Économie prospère contre déforestation : Le pari vert de la COCUCT

Cette autonomisation financière porte en elle une promesse écologique majeure. En augmentant les revenus des planteurs grâce à un cacao mieux valorisé, la COCUCT veut couper l’herbe sous le pied de la déforestation. Plus besoin de détruire la forêt primaire chaque année pour planter du manioc ou du riz par nécessité de survie ; le cacao pérenne et certifié devient le moteur d’une économie stable et respectueuse de la nature.

À l’heure actuelle, la COCUCT déploie une activité intense dans le secteur de Lubuya-Bera (aux alentours de Kisangani), ainsi que dans les territoires de Banalia, Bafwasende et Ubundu. L’ambition à court terme est claire : conquérir de nouveaux horizons et s’étendre vers les territoires d’Opala et d’Isangi pour une production à grande échelle du cacao.

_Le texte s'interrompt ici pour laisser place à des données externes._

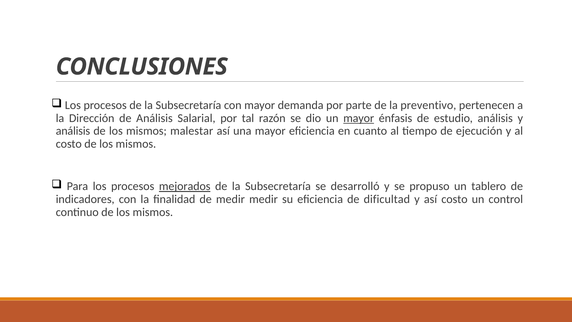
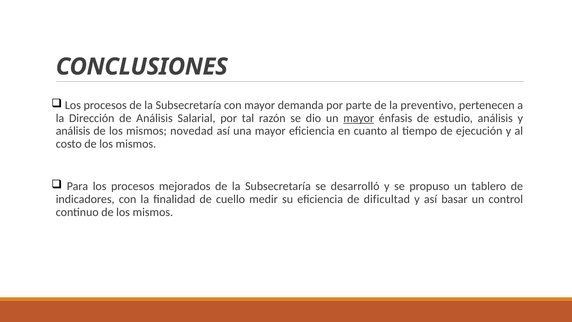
malestar: malestar -> novedad
mejorados underline: present -> none
de medir: medir -> cuello
así costo: costo -> basar
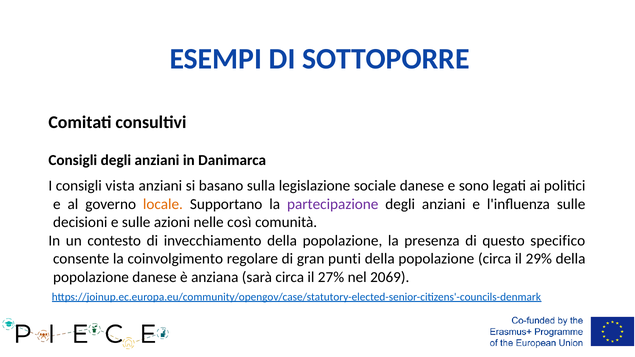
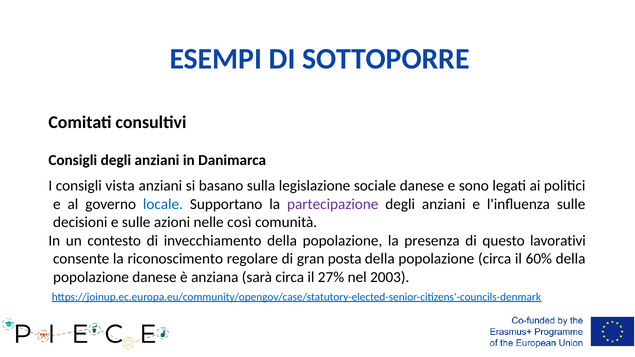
locale colour: orange -> blue
specifico: specifico -> lavorativi
coinvolgimento: coinvolgimento -> riconoscimento
punti: punti -> posta
29%: 29% -> 60%
2069: 2069 -> 2003
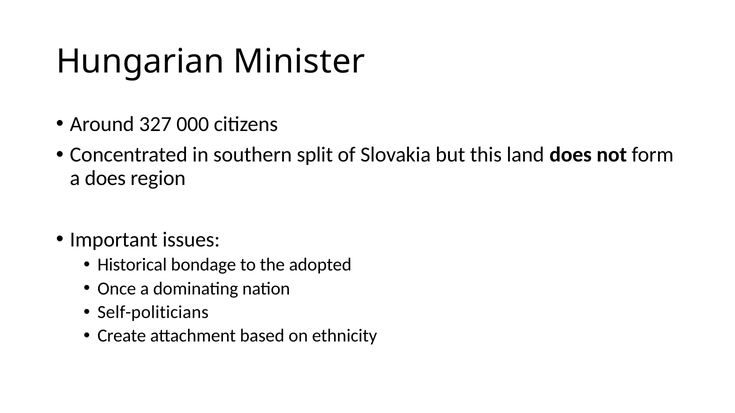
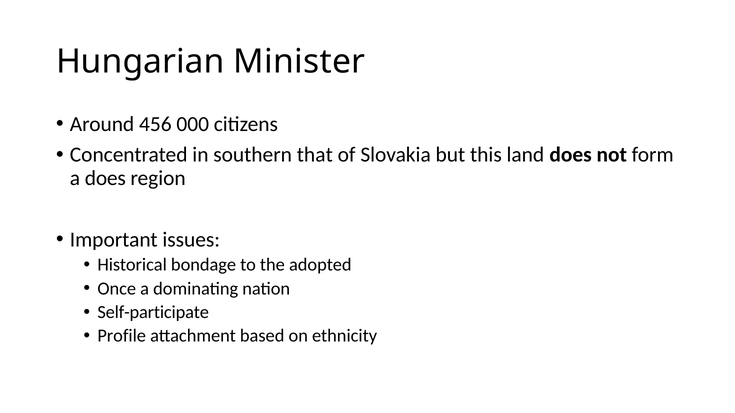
327: 327 -> 456
split: split -> that
Self-politicians: Self-politicians -> Self-participate
Create: Create -> Profile
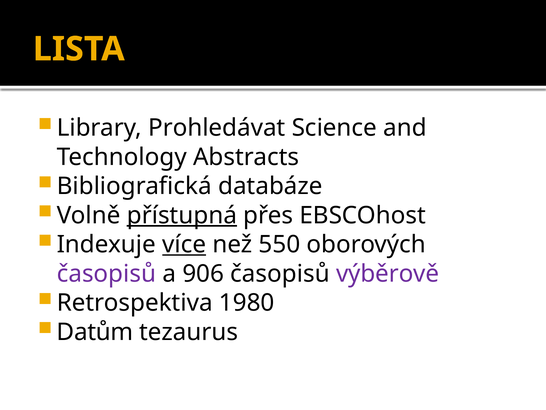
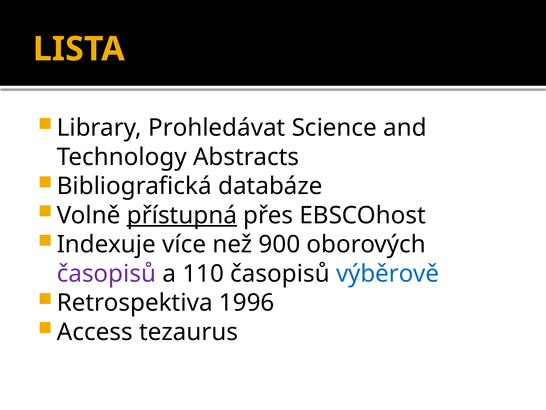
více underline: present -> none
550: 550 -> 900
906: 906 -> 110
výběrově colour: purple -> blue
1980: 1980 -> 1996
Datům: Datům -> Access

TRIAS et le projet Partnership for Forest : Allier profit et préservation

Présent à Kisangani pour ces travaux, Lavilé Zumanigi, Coordonnateur des Programmes au sein de TRIAS en Afrique Centrale, a recadré les enjeux de cette intervention qui s’inscrit dans le cadre du projet global « Partnership for Forest », prévu pour une durée de 5 ans dans la Tshopo.

« Ce projet vise un grand partenariat entre tous les acteurs qui évoluent dans la foresterie. C’est-à-dire qu’il faut profiter de la forêt tout en la protégeant », a précisé Lavilé Zumanigi. « Le cacao est une culture pérenne à travers laquelle on peut avoir des revenus, mais qui préserve aussi la forêt. Nous sommes là pour renforcer les capacités de la COCUCT afin qu’elle devienne une coopérative forte, capable de produire et de commercialiser le cacao sans pour autant détruire la forêt ».

Cet atelier n’est que la première étape d’une longue marche. Au-delà de TRIAS, d’autres partenaires engagés dans le projet emboîteront le pas pour offrir un accompagnement holistique à la Cocuct.

Quelles attentes après l’atelier ?

Interrogé sur l’après-formation, le Coordonnateur des Programmes de TRIAS en Afrique Centrale se montre exigeant et optimiste. Il attend de la COCUCT une mise en œuvre immédiate et rigoureuse des acquis :

« Ce que nous attendons, c’est que la COCUCT mette en œuvre toutes les informations qu’elle va recevoir de TRIAS, pour qu’elle devienne une coopérative solide et capable de produire non seulement du cacao, mais de le commercialiser sans entrave sur le marché international ».

Un nouvel horizon pour la filière cacao Tshopolais

En se dotant des outils de la modernité juridique (OHADA) et des clés de la reconnaissance internationale (Certification), les producteurs de la COCUCT, main dans la main avec TRIAS et ses partenaires britanniques, s’apprêtent à écrire une nouvelle page de l’histoire agricole de la Province de la Tshopo. Une page où le développement économique ne se fait plus au détriment de la nature, mais en parfaite harmonie avec elle.